Por este motivo, una semana antes del tratamiento, y en colaboración con el Servicio de Radiodiagnóstico, se realiza una simulación del tratamiento. En primer lugar se realiza una arteriografía hepática con el objetivo de ver la anatomía arterial del hígado y, por tanto, los vasos que están nutriendo al tumor. La arteria hepática tiene muchas variantes anatómicas, por lo que hay ramas que nutren a otras zonas como el duodeno, la vesícula biliar. Por este motivo hay que delimitar la vascularización hepática, para que el tratamiento se dirija preferentemente al hígado.

Durante la planificación, en vez de infundir esferas de Ytrio-90, se utilizan macroagregados de albúmina marcados con Tecnecio. “Se trata de un radiotrazador con el que se puede realizar una gammagrafía para cuantificar la distribución del radiotrazador por el organismo con el fin de evaluar posibles escapes de las esferas durante el tratamiento. Hay que tener en cuenta que un escape de las microesferas marcadas con Ytrio-90 a según qué órganos puede resultar dañino. Gracias a la gammagrafía previa se garantiza la seguridad del tratamiento y se calcula la dosis indicada a cada paciente.

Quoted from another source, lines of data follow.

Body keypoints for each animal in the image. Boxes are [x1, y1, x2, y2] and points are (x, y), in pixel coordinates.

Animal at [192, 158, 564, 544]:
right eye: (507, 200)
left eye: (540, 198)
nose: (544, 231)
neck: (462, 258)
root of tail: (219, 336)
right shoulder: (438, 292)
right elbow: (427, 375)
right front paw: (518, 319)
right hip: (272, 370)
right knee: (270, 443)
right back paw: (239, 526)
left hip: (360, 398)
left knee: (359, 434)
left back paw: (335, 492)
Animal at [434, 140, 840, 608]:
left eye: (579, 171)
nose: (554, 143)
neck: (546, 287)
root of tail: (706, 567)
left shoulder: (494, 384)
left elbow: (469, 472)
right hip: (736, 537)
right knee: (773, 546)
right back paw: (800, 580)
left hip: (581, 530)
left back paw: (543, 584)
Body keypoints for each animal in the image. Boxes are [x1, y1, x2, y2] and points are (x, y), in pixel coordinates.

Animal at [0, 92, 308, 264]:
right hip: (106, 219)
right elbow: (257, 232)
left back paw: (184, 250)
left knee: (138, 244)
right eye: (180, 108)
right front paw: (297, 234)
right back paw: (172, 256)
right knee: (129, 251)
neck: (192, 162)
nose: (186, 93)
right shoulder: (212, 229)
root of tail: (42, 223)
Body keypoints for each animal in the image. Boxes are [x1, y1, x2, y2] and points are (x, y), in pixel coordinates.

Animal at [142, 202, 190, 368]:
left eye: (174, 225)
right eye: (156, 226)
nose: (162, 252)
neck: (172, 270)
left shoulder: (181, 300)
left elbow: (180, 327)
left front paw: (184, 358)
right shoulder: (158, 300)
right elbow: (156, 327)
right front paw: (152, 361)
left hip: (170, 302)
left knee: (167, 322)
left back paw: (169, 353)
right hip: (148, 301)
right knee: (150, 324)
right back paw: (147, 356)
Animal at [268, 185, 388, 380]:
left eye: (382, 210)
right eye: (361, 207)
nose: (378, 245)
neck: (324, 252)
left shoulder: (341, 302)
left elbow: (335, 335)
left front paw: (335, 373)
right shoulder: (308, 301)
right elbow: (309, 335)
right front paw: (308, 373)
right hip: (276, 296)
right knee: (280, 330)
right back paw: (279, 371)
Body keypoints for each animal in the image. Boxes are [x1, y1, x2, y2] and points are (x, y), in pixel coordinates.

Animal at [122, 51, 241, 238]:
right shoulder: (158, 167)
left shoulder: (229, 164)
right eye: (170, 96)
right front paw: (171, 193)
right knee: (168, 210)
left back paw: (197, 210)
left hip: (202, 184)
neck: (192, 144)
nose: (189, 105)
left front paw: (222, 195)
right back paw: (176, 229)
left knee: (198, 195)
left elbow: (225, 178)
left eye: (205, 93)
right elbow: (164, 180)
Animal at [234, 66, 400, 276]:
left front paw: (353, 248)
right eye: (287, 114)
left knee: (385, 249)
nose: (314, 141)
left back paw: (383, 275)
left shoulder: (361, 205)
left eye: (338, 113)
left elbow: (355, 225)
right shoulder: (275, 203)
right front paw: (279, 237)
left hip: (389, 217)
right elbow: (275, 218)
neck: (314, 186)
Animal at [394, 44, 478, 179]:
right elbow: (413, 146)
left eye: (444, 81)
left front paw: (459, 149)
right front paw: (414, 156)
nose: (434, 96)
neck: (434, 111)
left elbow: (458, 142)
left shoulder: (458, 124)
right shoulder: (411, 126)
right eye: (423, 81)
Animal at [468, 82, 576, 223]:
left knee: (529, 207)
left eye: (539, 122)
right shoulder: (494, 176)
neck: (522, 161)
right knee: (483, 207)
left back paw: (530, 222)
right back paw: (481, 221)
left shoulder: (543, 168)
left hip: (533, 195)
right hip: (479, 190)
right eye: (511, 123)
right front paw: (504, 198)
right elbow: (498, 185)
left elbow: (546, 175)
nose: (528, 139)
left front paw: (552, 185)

Una vez confirmada la idoneidad del tratamiento se prepara, de forma individualizada para cada paciente, el kit de administración del Ytrio, que posteriormente será infundido por los especialistas del servicio de Radiodiagnóstico. Este proceso exige la supervisión de los radiofísicos, cuya labor se centra en la protección radiológica y en el cálculo de la dosis. “Antes de administrar un tratamiento radiometabólico debe hacerse una estimación de la dosis que va a recibir el órgano ya que la cantidad de Ytrio-90 tiene que ser individualizada para cada paciente. A través de pruebas de imagen, como escáner o resonancia magnética, se valoran las características del tumor, si es único o múltiple, y su proporción respecto al hígado sano. En los cálculos se tiene en cuenta también la superficie corporal del paciente. Con todos esos valores indicamos la dosis óptima con el fin de irradiar al máximo el tumor y lo menos posible el hígado sano.